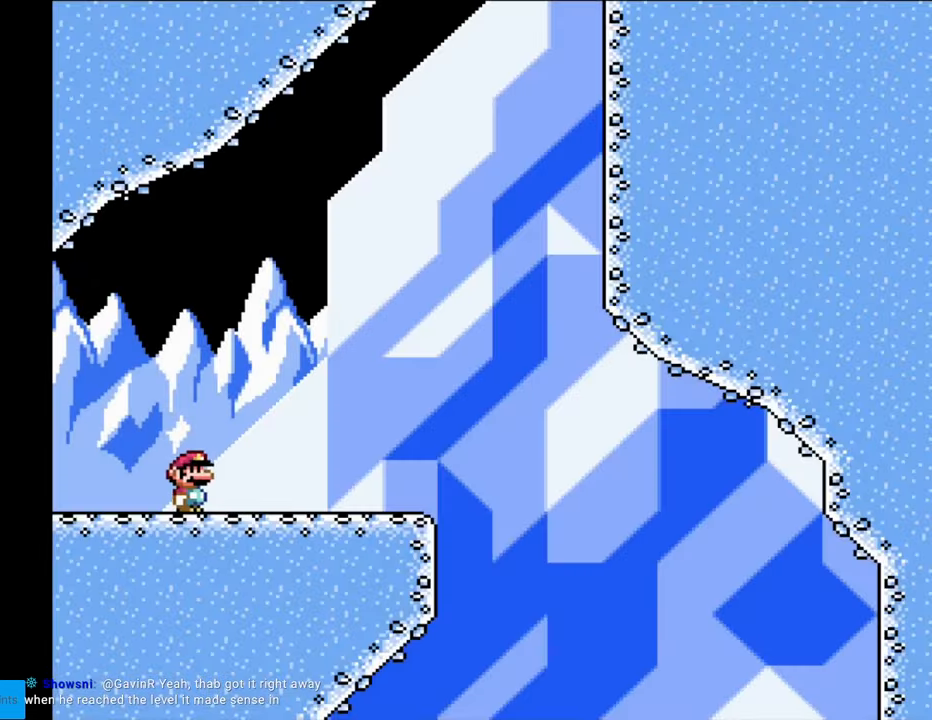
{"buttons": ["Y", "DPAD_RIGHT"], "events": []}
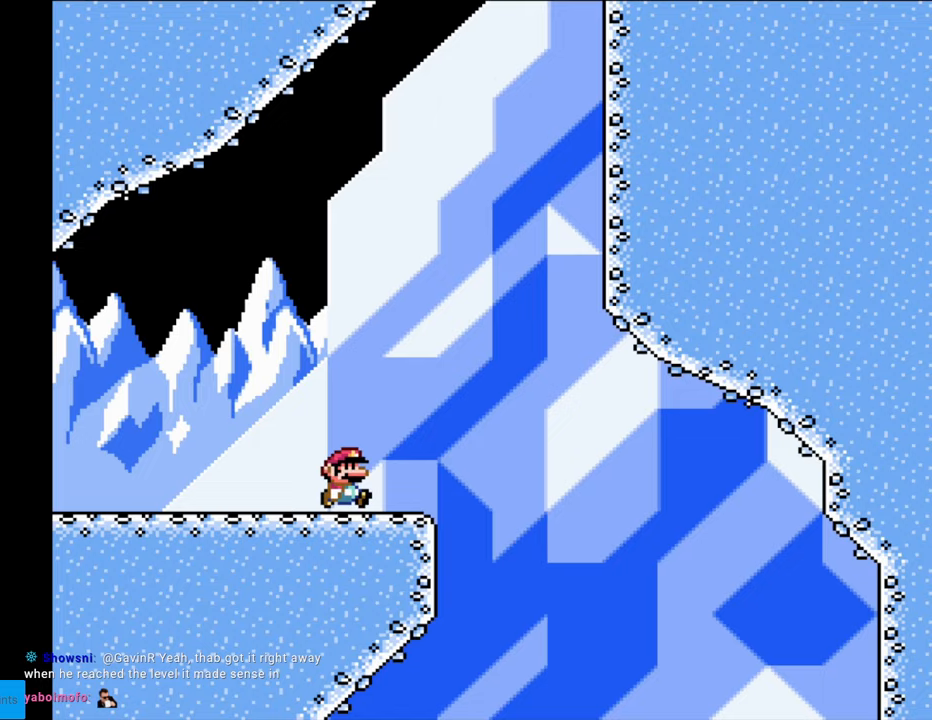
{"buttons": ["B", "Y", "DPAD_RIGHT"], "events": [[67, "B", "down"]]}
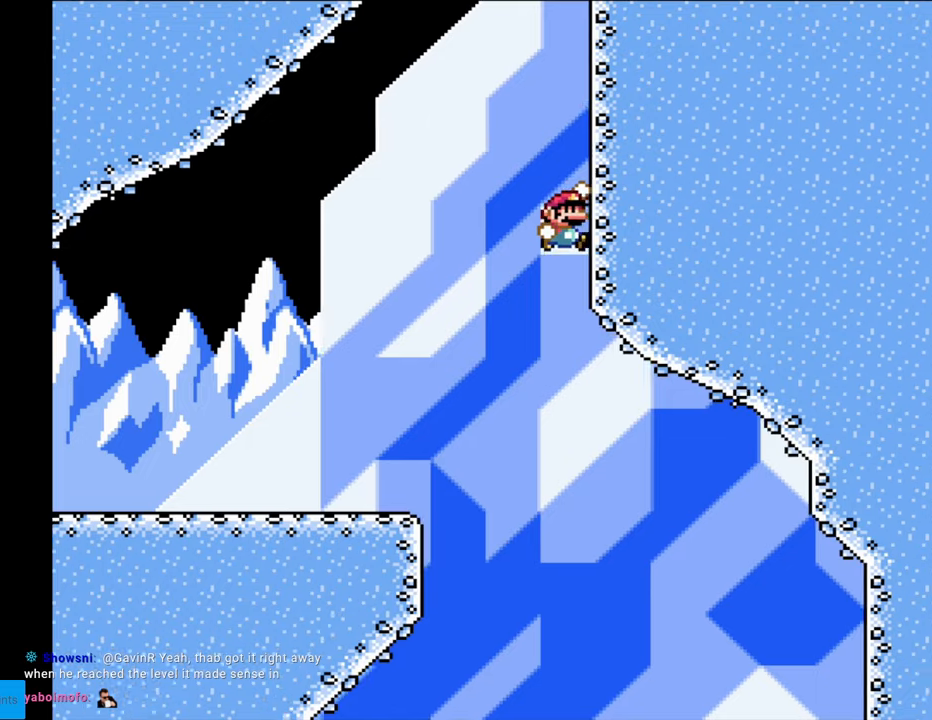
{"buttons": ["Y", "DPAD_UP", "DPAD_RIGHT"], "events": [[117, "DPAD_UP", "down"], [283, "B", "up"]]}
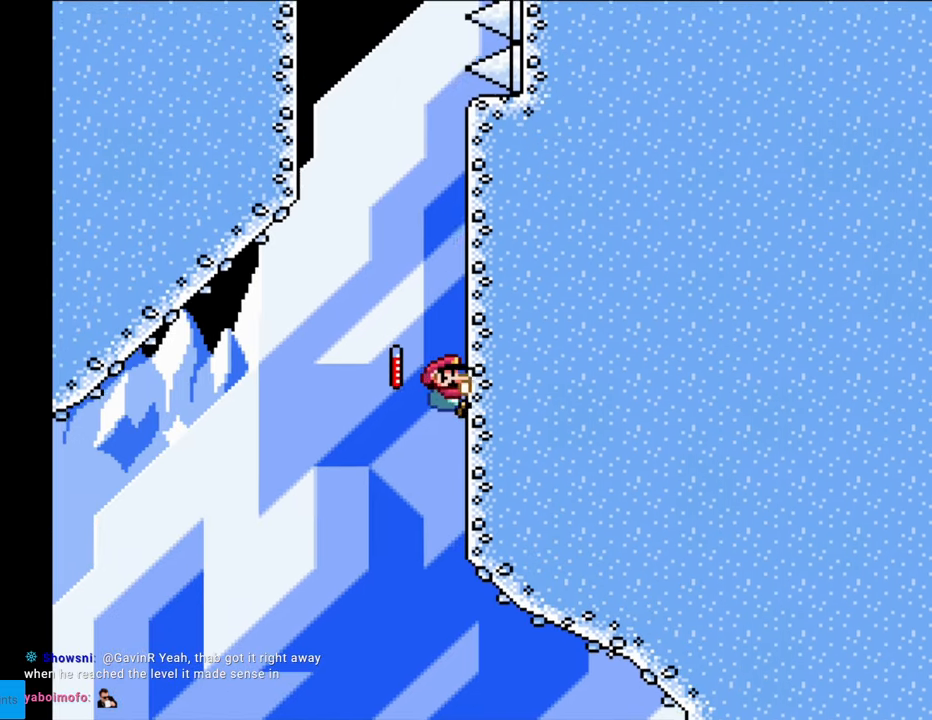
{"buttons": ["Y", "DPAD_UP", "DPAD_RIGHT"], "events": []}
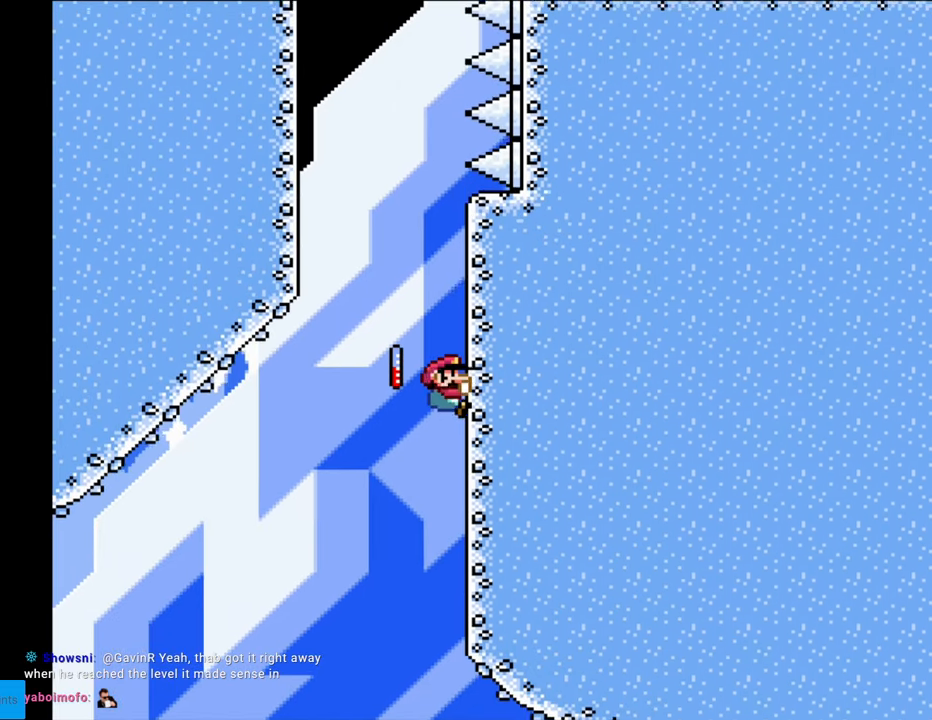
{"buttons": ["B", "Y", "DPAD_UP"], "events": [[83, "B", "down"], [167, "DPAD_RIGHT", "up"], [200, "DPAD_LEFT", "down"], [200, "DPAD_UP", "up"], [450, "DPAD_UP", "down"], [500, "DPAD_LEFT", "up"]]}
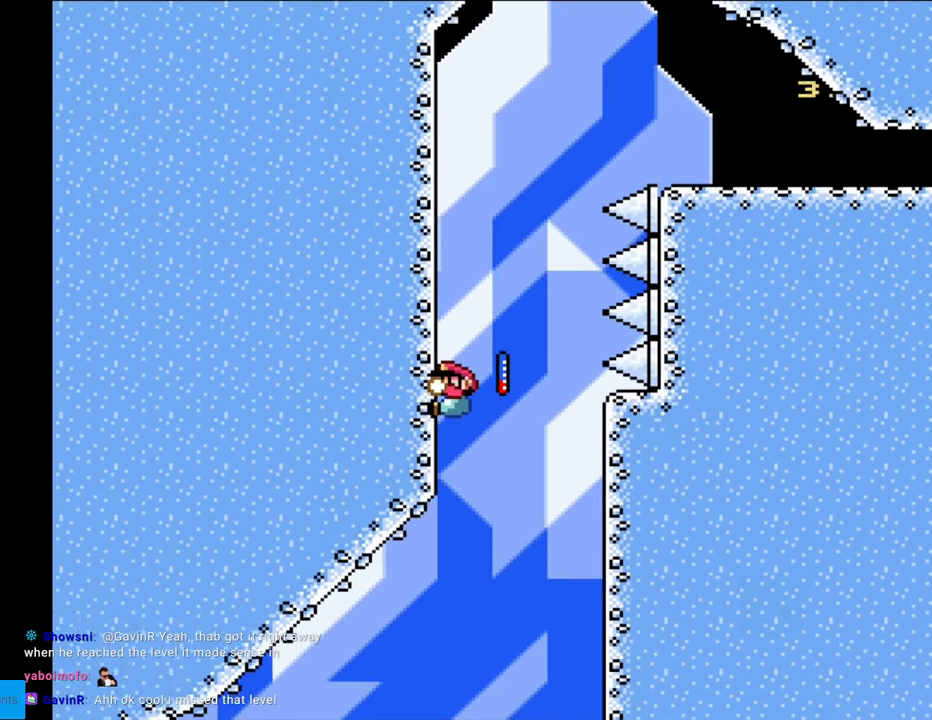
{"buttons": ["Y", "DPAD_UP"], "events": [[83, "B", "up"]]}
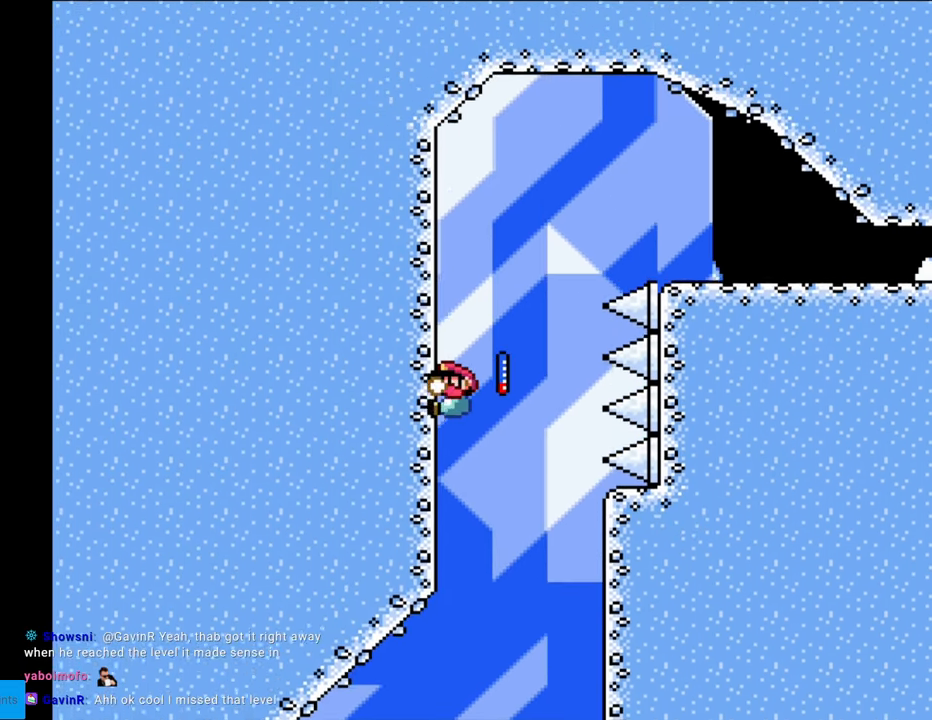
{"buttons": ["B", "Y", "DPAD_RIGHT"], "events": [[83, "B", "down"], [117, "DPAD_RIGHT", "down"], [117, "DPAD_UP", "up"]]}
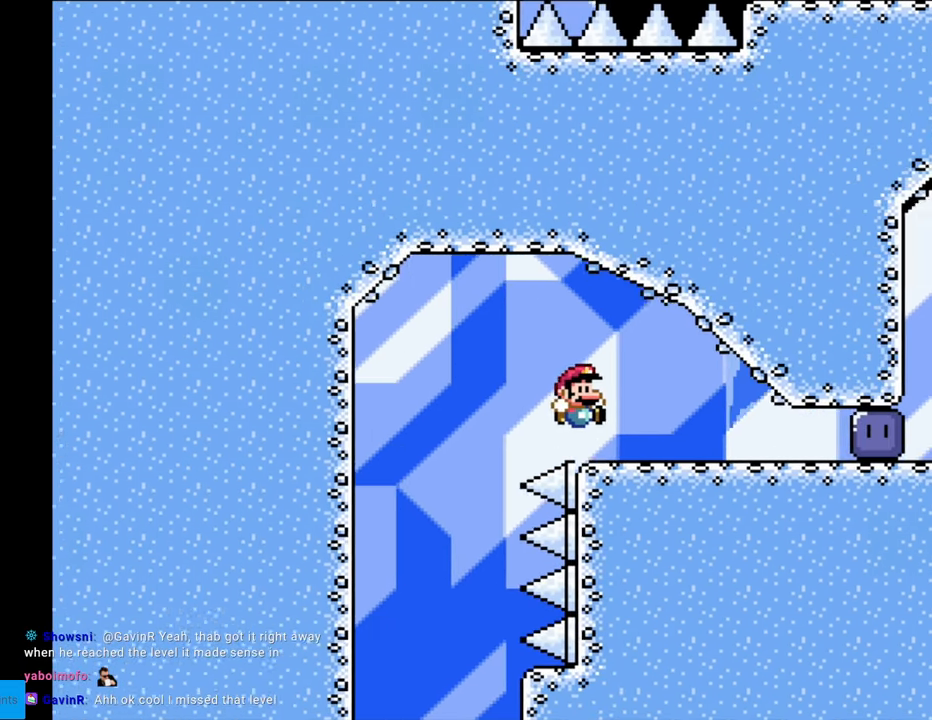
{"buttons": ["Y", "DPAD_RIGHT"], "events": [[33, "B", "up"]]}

**Assigned task**
Could you transcribe every entry above exactly, leaving out the images?

**Task answer**
{"buttons": ["Y", "DPAD_RIGHT"], "events": []}
{"buttons": ["B", "Y", "DPAD_RIGHT"], "events": [[67, "B", "down"]]}
{"buttons": ["Y", "DPAD_UP", "DPAD_RIGHT"], "events": [[117, "DPAD_UP", "down"], [283, "B", "up"]]}
{"buttons": ["Y", "DPAD_UP", "DPAD_RIGHT"], "events": []}
{"buttons": ["B", "Y", "DPAD_UP"], "events": [[83, "B", "down"], [167, "DPAD_RIGHT", "up"], [200, "DPAD_LEFT", "down"], [200, "DPAD_UP", "up"], [450, "DPAD_UP", "down"], [500, "DPAD_LEFT", "up"]]}
{"buttons": ["Y", "DPAD_UP"], "events": [[83, "B", "up"]]}
{"buttons": ["B", "Y", "DPAD_RIGHT"], "events": [[83, "B", "down"], [117, "DPAD_RIGHT", "down"], [117, "DPAD_UP", "up"]]}
{"buttons": ["Y", "DPAD_RIGHT"], "events": [[33, "B", "up"]]}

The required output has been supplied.